2009 Fiscal Year Annual Research Report
先端ゲノミクスによる造血器腫瘍の治療・診断標的分子の同定
Project/Area Number |
20390266
|
Research Institution | The University of Tokyo |
Principal Investigator |
小川 誠司 The University of Tokyo, 医学部附属病院, 特任准教授 (60292900)
|
Co-Investigator(Kenkyū-buntansha) |
半下石 明 東京大学, 医学部附属病院, 特任講師 (20344450)
熊野 恵城 東京大学, 医学部附属病院, 助教 (90396721)
山本 豪 東京大学, 医学部附属病院, 助教 (70396753)
|
Keywords | SNPアレイ / リシーケンス / MDS / ゲノム解析 / 遺伝子変異 |
Research Abstract |
平成21年度については、骨髄異形成症候群(MDS)および関連疾患のゲノム解析より同定した変異CBLについてそのMDS発症における分子メカニズムの検討を行うとともに、次年度に向けて全エクソンリシーケンスの予備的検討を行った。

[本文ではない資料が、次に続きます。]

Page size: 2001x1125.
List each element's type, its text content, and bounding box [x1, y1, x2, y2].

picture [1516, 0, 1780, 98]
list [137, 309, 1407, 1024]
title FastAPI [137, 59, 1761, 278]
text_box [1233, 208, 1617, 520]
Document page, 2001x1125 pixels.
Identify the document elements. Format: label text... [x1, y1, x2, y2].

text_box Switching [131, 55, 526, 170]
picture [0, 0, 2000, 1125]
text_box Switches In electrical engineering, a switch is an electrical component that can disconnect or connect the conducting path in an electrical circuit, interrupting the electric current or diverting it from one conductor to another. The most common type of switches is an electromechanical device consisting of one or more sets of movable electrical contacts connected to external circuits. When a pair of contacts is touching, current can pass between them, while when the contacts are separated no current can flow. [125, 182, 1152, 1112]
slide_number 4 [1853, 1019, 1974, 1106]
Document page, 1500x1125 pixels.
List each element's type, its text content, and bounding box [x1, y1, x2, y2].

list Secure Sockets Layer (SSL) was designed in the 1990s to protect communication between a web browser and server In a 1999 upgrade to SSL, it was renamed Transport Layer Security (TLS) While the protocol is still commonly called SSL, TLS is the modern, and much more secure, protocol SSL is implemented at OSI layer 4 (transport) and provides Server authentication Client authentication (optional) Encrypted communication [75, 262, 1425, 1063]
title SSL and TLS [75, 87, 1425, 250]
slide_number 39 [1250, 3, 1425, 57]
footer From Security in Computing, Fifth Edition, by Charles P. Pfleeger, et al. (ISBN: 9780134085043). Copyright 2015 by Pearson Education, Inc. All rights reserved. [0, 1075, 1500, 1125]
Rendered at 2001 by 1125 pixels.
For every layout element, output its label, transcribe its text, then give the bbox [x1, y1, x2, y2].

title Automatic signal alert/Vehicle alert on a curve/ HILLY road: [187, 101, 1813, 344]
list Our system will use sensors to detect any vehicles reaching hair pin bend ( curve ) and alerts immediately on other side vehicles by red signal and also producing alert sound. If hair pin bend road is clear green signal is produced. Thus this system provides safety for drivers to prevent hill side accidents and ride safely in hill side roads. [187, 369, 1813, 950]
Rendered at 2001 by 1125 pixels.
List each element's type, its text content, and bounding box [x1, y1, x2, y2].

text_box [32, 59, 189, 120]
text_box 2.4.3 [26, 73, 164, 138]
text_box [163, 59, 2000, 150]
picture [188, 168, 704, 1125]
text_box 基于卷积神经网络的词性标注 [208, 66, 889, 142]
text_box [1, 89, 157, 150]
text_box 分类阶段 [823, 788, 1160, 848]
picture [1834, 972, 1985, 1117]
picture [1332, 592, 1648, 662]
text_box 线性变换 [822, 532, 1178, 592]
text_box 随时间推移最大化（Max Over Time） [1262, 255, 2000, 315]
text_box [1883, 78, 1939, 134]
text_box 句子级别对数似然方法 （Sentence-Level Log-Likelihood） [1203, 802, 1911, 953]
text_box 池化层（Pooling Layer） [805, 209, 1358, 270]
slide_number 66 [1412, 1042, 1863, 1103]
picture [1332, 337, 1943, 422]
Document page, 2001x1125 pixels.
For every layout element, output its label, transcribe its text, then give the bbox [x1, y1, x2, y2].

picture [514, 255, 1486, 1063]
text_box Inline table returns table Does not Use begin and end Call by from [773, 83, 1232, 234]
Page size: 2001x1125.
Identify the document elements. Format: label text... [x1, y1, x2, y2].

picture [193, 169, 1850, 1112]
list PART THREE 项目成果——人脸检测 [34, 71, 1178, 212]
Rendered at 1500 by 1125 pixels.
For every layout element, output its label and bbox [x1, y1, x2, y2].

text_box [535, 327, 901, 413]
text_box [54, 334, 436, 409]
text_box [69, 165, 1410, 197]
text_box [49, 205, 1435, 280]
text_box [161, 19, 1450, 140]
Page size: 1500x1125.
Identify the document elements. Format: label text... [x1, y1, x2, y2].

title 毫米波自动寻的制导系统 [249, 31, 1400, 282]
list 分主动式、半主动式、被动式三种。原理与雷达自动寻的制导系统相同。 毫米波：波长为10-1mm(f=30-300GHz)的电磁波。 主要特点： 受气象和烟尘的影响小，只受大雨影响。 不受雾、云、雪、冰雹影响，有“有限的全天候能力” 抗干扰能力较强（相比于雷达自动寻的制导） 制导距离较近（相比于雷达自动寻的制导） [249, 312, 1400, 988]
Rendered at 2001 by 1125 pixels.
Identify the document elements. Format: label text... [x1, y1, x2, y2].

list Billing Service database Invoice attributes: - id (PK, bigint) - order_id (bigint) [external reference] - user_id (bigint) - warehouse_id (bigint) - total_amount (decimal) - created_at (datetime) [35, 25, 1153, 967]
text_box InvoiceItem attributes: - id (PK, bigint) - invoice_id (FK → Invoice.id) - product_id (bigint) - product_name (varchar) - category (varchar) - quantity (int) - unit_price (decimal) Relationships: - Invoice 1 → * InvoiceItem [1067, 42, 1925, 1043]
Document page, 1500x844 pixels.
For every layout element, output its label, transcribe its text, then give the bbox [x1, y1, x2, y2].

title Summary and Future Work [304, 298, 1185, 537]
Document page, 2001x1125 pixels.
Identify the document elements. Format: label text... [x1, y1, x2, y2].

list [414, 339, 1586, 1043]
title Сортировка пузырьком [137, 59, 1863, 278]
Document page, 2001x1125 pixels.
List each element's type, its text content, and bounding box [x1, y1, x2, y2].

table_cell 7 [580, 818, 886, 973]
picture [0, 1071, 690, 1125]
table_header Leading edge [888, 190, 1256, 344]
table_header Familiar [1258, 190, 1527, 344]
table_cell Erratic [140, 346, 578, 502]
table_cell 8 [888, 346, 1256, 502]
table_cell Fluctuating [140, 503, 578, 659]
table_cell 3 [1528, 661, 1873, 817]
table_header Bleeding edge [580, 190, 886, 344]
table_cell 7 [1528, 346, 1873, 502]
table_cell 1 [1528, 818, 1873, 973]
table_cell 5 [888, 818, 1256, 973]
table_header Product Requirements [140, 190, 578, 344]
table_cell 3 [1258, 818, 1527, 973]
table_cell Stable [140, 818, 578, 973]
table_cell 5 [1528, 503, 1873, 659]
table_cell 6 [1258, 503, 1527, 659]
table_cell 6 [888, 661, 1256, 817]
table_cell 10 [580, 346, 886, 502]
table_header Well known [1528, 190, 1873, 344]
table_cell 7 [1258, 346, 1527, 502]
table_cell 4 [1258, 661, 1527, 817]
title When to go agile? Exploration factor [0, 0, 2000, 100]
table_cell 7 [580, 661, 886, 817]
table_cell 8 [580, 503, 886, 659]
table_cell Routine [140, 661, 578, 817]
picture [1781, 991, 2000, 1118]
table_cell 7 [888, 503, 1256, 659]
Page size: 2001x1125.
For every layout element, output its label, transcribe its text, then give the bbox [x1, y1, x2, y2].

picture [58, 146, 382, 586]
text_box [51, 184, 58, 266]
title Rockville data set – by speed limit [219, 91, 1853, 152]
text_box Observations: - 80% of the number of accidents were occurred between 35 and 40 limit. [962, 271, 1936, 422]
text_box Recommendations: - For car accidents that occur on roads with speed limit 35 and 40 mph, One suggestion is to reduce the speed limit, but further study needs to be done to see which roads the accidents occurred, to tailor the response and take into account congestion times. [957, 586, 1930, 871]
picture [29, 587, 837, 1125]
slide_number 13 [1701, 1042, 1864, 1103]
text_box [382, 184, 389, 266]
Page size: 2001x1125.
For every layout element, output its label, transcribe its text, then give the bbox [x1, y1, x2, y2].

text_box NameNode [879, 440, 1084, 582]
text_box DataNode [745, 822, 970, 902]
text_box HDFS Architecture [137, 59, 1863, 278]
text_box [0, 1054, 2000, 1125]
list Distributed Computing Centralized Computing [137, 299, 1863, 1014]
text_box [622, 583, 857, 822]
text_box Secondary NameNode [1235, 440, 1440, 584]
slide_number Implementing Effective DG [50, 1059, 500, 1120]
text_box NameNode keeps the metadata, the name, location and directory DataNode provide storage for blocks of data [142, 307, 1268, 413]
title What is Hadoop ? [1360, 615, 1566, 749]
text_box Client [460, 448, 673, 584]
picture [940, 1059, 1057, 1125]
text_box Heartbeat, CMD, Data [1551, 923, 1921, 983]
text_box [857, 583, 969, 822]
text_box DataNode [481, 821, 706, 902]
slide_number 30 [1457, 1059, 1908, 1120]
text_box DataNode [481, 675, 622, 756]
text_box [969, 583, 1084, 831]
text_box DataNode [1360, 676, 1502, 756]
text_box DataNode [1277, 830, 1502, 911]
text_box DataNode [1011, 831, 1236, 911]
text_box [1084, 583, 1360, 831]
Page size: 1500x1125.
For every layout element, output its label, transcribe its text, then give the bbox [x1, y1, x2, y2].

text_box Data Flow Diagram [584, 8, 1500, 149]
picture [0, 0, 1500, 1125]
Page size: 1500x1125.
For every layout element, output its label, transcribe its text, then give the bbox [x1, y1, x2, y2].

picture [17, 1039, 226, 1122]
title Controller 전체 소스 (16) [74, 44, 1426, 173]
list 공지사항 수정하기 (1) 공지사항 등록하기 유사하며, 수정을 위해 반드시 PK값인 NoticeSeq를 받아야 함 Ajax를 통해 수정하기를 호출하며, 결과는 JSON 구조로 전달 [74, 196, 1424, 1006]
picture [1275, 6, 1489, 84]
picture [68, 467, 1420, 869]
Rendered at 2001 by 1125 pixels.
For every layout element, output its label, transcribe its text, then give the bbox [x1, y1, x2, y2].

CBL欠失マウスの解析から、正常CBLは癌抑制遺伝子として機能する一方、変異CBLはNIH3T3細胞におけるアッセイにおいては発がん活性をしめすがん遺伝子として機能する分子あることがしめされ、変異CBLは正常CBLの有するE3ユビキチンリガーゼ活性が消失しており、また正常CBLのこの活性を強く抑制することにより、サイトカイン刺激後のチロシンキナーゼシグナル伝達系の過剰な活性化を誘導ことが明らかとなった。変異CBLは正常CBL非存在下において、造血前駆細胞のサイトカイン感受性を著しく亢進させることから、変異CBLの示す発がん活性はある種のgain-of-functionによると考えられた。リシーケンスの予備的検討においては、MDS由来の骨髄試料1検体について、当該患者の末梢血より単離したCD3陽性分画を正常対象とし、両検体よりゲノムDNAを抽出後、アジレント社のSureSelect^[○!R]システムを用いて液相ハイブリダイゼーションにより濃縮したwhole exome断片をGenome Analizerにて解析した。ヒトゲノム参照配列との不一致を示す塩基のうち、既知のSNPおよびCD3陽性細胞においても認められる置換を除いたアミノ酸置換を伴う変異が計203個同定された。これらの候補変異について確認シーケンスを行った結果、40倍深度以上のdepthで解析された変異については高い確率で検証された。以上より、全エクソンリシーケンスは、十分なリシーケンス深度が得られる限り、MDSの先天的および後天的な遺伝子変異の探索において有用な技術であることが確認された。